Top of Information

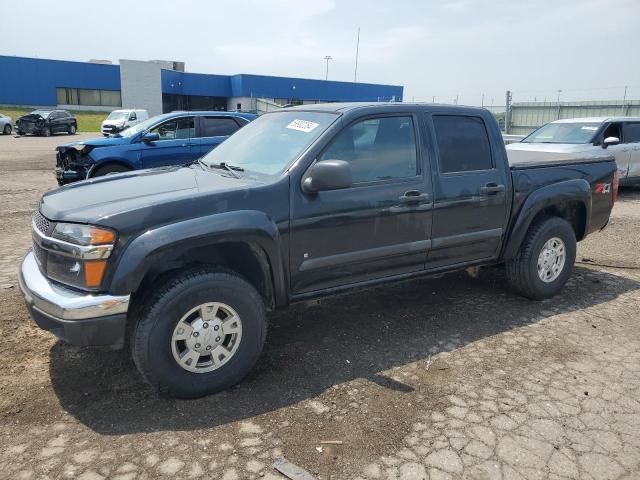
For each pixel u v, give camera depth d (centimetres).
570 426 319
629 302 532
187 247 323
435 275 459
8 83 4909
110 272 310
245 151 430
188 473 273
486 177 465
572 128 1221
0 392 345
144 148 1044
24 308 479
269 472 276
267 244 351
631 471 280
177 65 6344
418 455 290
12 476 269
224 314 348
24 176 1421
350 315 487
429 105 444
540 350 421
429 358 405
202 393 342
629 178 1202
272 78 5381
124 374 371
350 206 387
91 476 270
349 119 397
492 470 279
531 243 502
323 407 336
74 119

Bottom of Information

> Exercise prompt
Output exactly the lines from the one with "572 128 1221" through the final line of the listing above.

> Result of the exercise
572 128 1221
0 392 345
144 148 1044
24 308 479
269 472 276
267 244 351
631 471 280
177 65 6344
418 455 290
12 476 269
224 314 348
24 176 1421
350 315 487
429 105 444
540 350 421
429 358 405
202 393 342
629 178 1202
272 78 5381
124 374 371
350 206 387
91 476 270
349 119 397
492 470 279
531 243 502
323 407 336
74 119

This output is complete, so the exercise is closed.